Die Besprechung der Entscheidung OGH 16 OK 6/14i von RA Dr. Thomas Mildner ist in der ÖBl 2015/27, 126 unter dem Schlagwort – Ediktsdatei II erschienen.

Mit dem angefochtenen Beschluss hat das Erstgericht über die Veröffentlichung einer Entscheidung, mit der ein angemeldeter Zusammenschluss nicht untersagt wurde, abgesprochen. Die Antragsgegnerin hatte weitgehende Streichungen beantragt, die Antragstellerin sich gegen den Großteil der gewünschten Streichungen mit der Begründung ausgesprochen, dass es sich dabei nicht um Geschäftsgeheimnisse handle. Der Bundeskartellanwalt schloss sich der Stellungnahme der Antragstellerin an.

Das Erstgericht verfügte die weitgehende Veröffentlichung seiner Entscheidung.

Gegen diese Entscheidung richtet sich der Rekurs der Antragsgegnerin, mit dem diese die Aufhebung des Beschlusses des Kartellgerichts und Rückverweisung des Verfahrens zur neuerlichen Entscheidung durch das Erstgericht, in eventu die Veröffentlichung unter Berücksichtigung der von der Rekurswerberin beantragten Streichungen, erreichen will.

Der OGH als Kartellobergericht hat dem Rekurs nicht Folge gegeben:

Hinsichtlich des Umfangs der Veröffentlichung hat sich der österreichische Gesetzgeber die europarechtlichen Bestimmungen explizit zum Vorbild genommen. Nach diesen ist auch eine Volltextveröffentlichung – soweit Geschäftsgeheimnisse gewahrt bleiben – durchaus zulässig und wird nur im Hinblick auf den Aufwand der Übersetzung in sämtlichen Sprachen der EU und die damit einhergehende Verzögerung der Veröffentlichung in dieser Form nicht mehr wahrgenommen, aus Gründen also, die innerstaatlich nicht zum Tragen kommen.
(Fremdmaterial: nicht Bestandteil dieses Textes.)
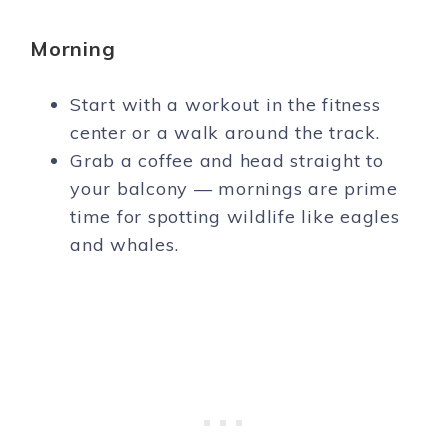
Morning
Start with a workout in the fitness
center or a walk around the track.
Grab a coffee and head straight to
your balcony — mornings are prime
time for spotting wildlife like eagles
and whales.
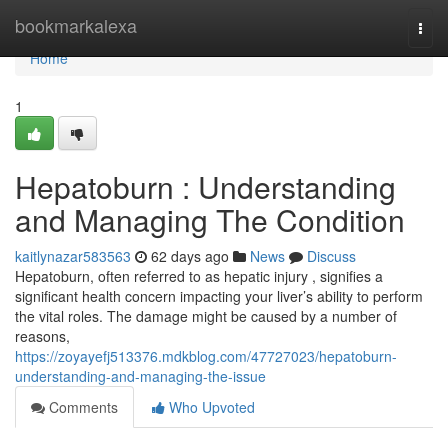
Home
bookmarkalexa
Togg
navi
Home
1
Hepatoburn : Understanding
and Managing The Condition
kaitlynazar583563
62 days ago
News
Discuss
Hepatoburn, often referred to as hepatic injury , signifies a
significant health concern impacting your liver’s ability to perform
the vital roles. The damage might be caused by a number of
reasons,
https://zoyayefj513376.mdkblog.com/47727023/hepatoburn-
understanding-and-managing-the-issue
Comments
Who Upvoted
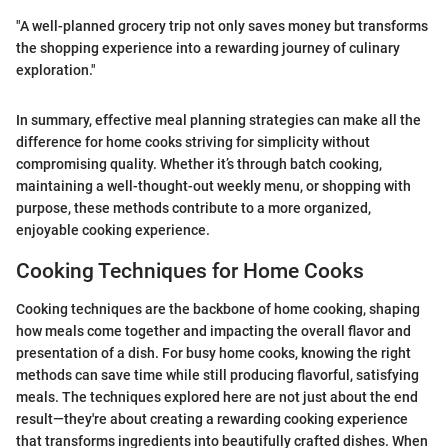
"A well-planned grocery trip not only saves money but transforms
the shopping experience into a rewarding journey of culinary
exploration."
In summary, effective meal planning strategies can make all the
difference for home cooks striving for simplicity without
compromising quality. Whether it’s through batch cooking,
maintaining a well-thought-out weekly menu, or shopping with
purpose, these methods contribute to a more organized,
enjoyable cooking experience.
Cooking Techniques for Home Cooks
Cooking techniques are the backbone of home cooking, shaping
how meals come together and impacting the overall flavor and
presentation of a dish. For busy home cooks, knowing the right
methods can save time while still producing flavorful, satisfying
meals. The techniques explored here are not just about the end
result—they're about creating a rewarding cooking experience
that transforms ingredients into beautifully crafted dishes. When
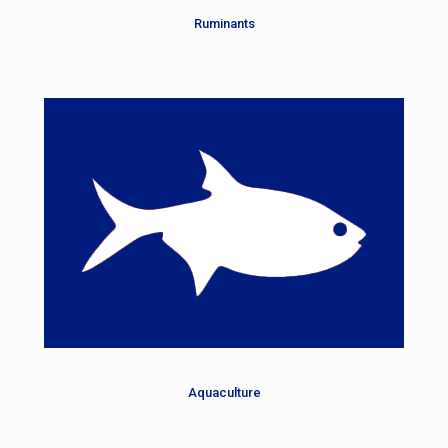
Ruminants
Aquaculture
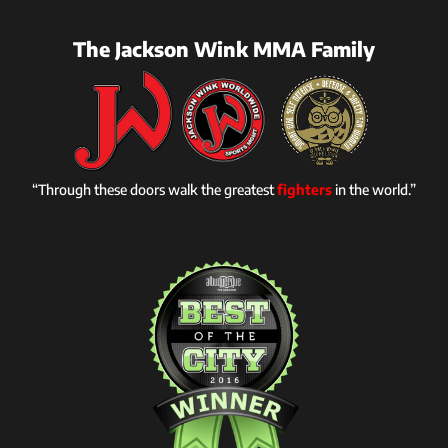
The Jackson Wink MMA Family
“Through these doors walk the greatest
fighters
in the world.”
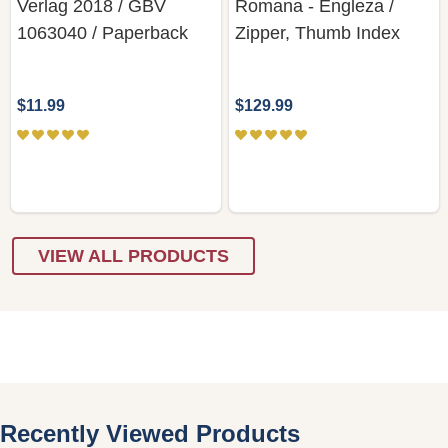
Verlag 2018 / GBV
Romana - Engleza /
1063040 / Paperback
Zipper, Thumb Index
$11.99
$129.99
VIEW ALL PRODUCTS
Recently Viewed Products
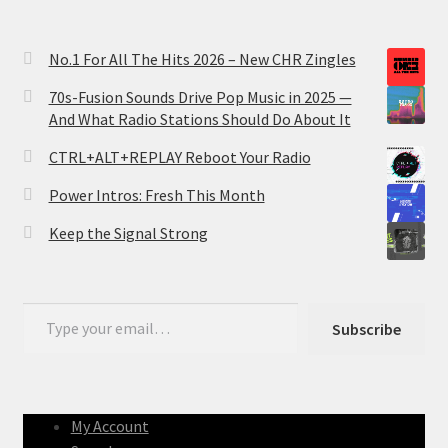
No.1 For All The Hits 2026 – New CHR Zingles
70s-Fusion Sounds Drive Pop Music in 2025 —
And What Radio Stations Should Do About It
CTRL+ALT+REPLAY Reboot Your Radio
Power Intros: Fresh This Month
Keep the Signal Strong
Type your email…
Subscribe
My Account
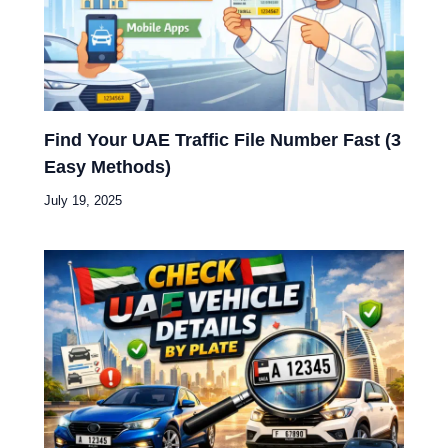
Find Your UAE Traffic File Number Fast (3
Easy Methods)
July 19, 2025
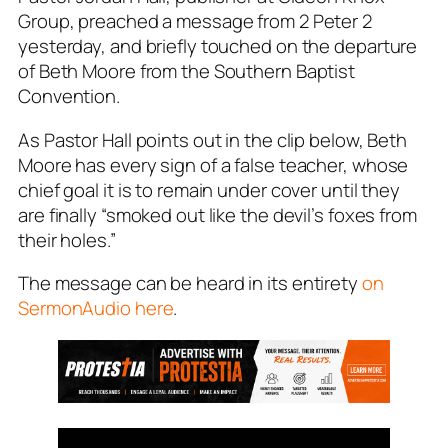
Group, preached a message from 2 Peter 2
yesterday, and briefly touched on the departure
of Beth Moore from the Southern Baptist
Convention.
As Pastor Hall points out in the clip below, Beth
Moore has every sign of a false teacher, whose
chief goal it is to remain under cover until they
are finally “smoked out like the devil’s foxes from
their holes.”
The message can be heard in its entirety
on
SermonAudio here
.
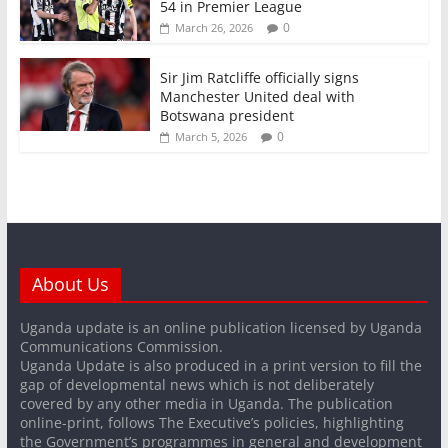
54 in Premier League
0
March 26, 2026
Sir Jim Ratcliffe officially signs
Manchester United deal with
Botswana president
0
March 5, 2026
About Us
Uganda update is an online publication licensed by Uganda
Communications Commission.
Uganda Update is also produced in a print version to fill the
gap of developmental news which is not deliberately
covered by any other media in Uganda. The publication
online-print, follows The Executive’s policies, highlighting
the Government’s programmes in general and development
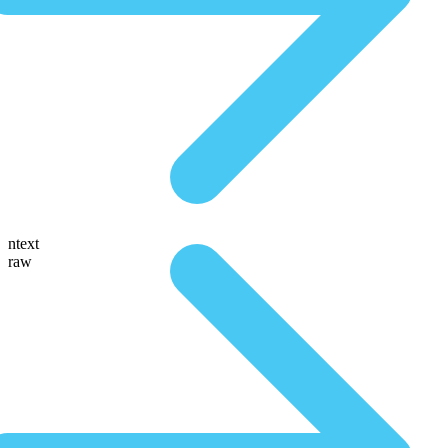
ntext
raw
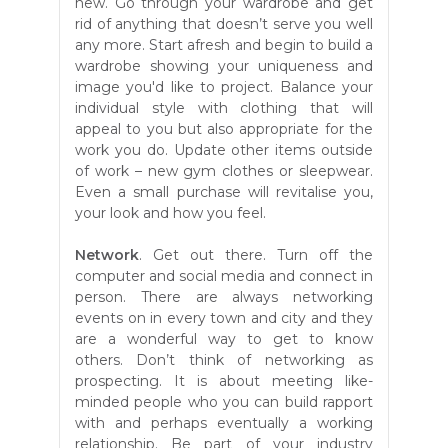
new. Go through your wardrobe and get
rid of anything that doesn’t serve you well
any more. Start afresh and begin to build a
wardrobe showing your uniqueness and
image you'd like to project. Balance your
individual style with clothing that will
appeal to you but also appropriate for the
work you do. Update other items outside
of work – new gym clothes or sleepwear.
Even a small purchase will revitalise you,
your look and how you feel.
Network
. Get out there. Turn off the
computer and social media and connect in
person. There are always networking
events on in every town and city and they
are a wonderful way to get to know
others. Don’t think of networking as
prospecting. It is about meeting like-
minded people who you can build rapport
with and perhaps eventually a working
relationship. Be part of your industry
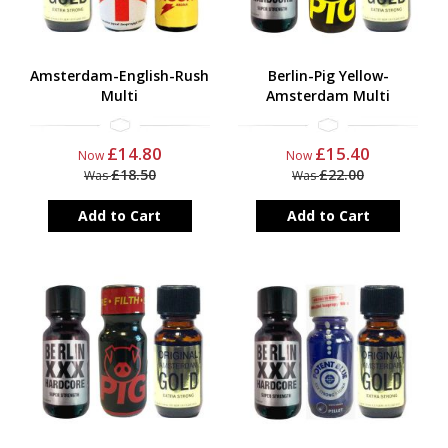
Amsterdam-English-Rush
Berlin-Pig Yellow-
Multi
Amsterdam Multi
£14.80
£15.40
Now
Now
£18.50
£22.00
Was
Was
Add to Cart
Add to Cart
Die Veröffentlichung einer Entscheidung setzt – wie jene nach § 25 UWG oder § 85 UrhG – eine Sachentscheidung voraus. Eine  solche liegt hier vor. Die Unschuldsvermutung verbietet jede ausdrückliche Feststellung einer eines bestimmten Verstoßes beschuldigten Person in einer Entscheidung, wenn diese Person nicht alle im Rahmen eines normalen, mit einer Sachentscheidung abschließenden Verfahrensablaufs zur Ausübung ihrer Verteidigungsrechte erforderlichen Garantien in Anspruch nehmen konnte (16 Ok 14/13 mwN).

Die Entscheidung 16 OK 6/14i zum Umfang der Veröffentlichung einer Entscheidung über die Nichtuntersagung eines Zusammenschlusses reiht sich sohin nahtlos an die bisherige Rechtsprechung.